Senator
- In office 12 September 2002 – 26 May 2010
- Constituency: Industrial and Commercial Panel

Personal details
- Born: 19 November 1949 County Laois, Ireland
- Died: 26 May 2010 (aged 60) Dublin, Ireland
- Party: Fianna Fáil
- Spouse: Mary Phelan
- Children: 5

= Kieran Phelan =

Irish politician (1949–2010)

Kieran Phelan (19 November 1949 – 26 May 2010) was an Irish Fianna Fáil politician and member of Seanad Éireann on the Industrial and Commercial Panel.

Phelan was a farmer and auctioneer.
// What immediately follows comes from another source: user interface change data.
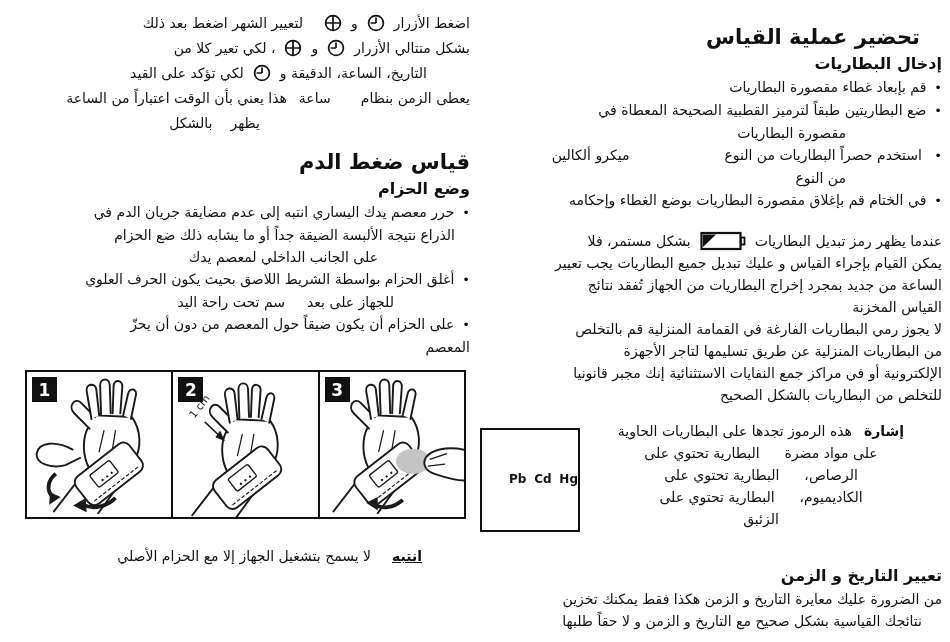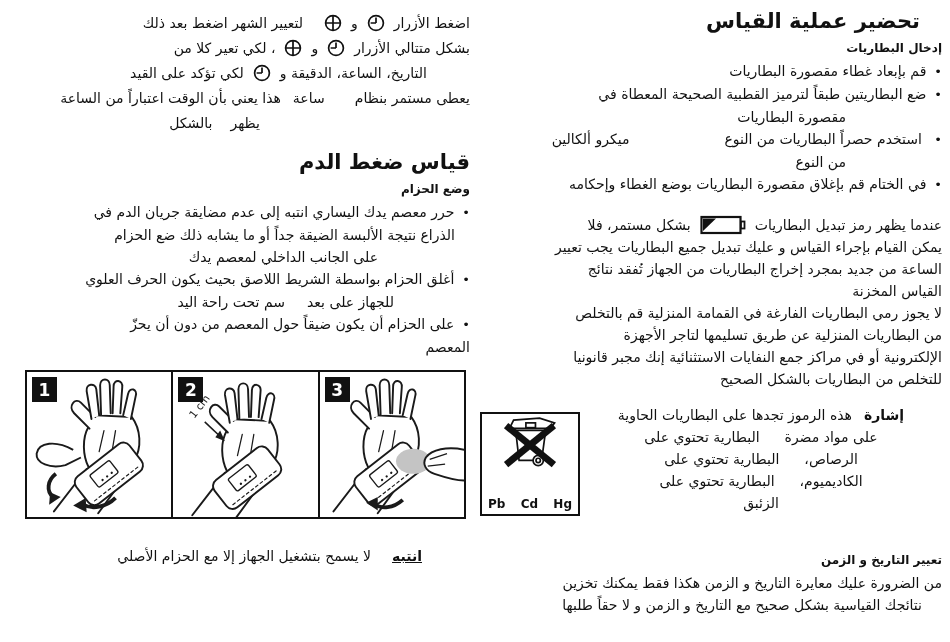"تحضير عملية القياس" .col-right { top: 6px -> 22px }
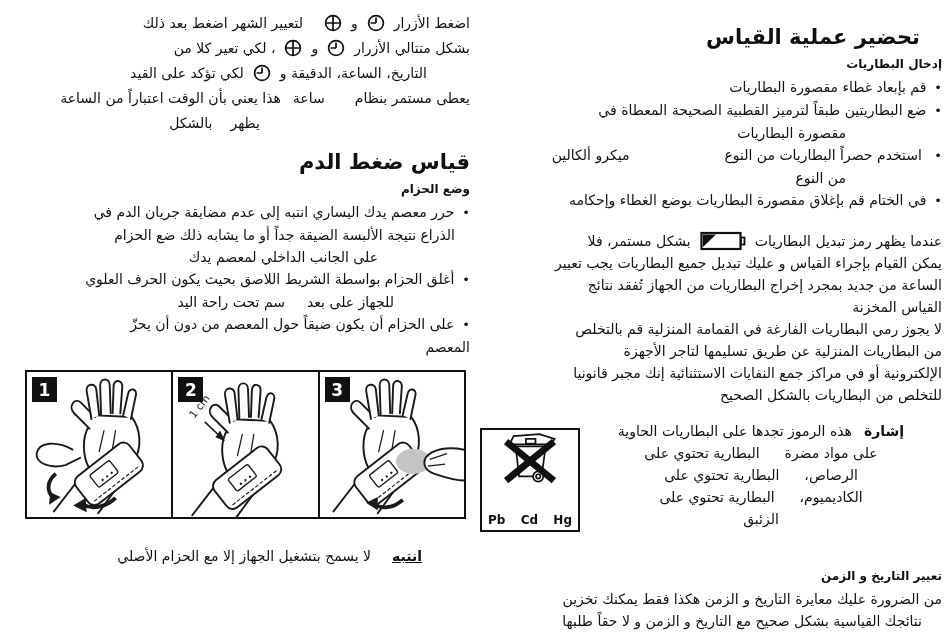"إدخال البطاريات" h2.s { font-size: 12px -> 16px }
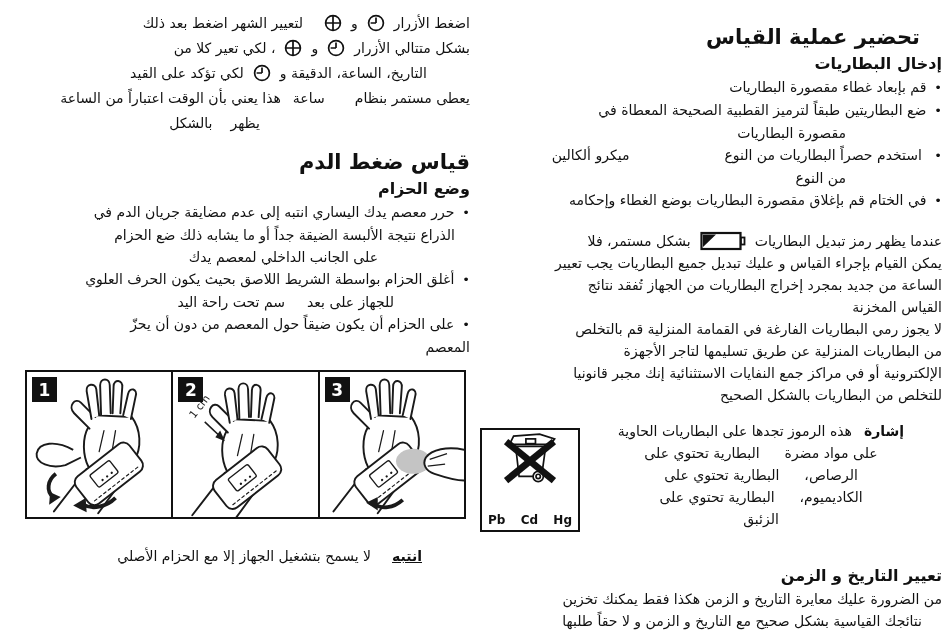"يعطى مستمر بنظام" span { text: مستمر -> الزمن }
He was elected to Laois County Council in 1991 as a councillor for Borris-in-Ossory, where he topped the poll in 1999. He first stood for the Seanad in 1997, where he was an unsuccessful candidate on the Agricultural Panel, and in 2002 he was elected to the 22nd Seanad on the Industrial and Commercial Panel, which re-elected him in 2007.

Phelan died suddenly in Dublin on 26 May 2010. The death occurred at a Dublin hotel he was sharing with James McDaid, TD and medical practitioner, who later told of his frantic bid to revive Phelan. McDaid had been upstairs listening to the radio when he was alerted by their colleague Dara Calleary.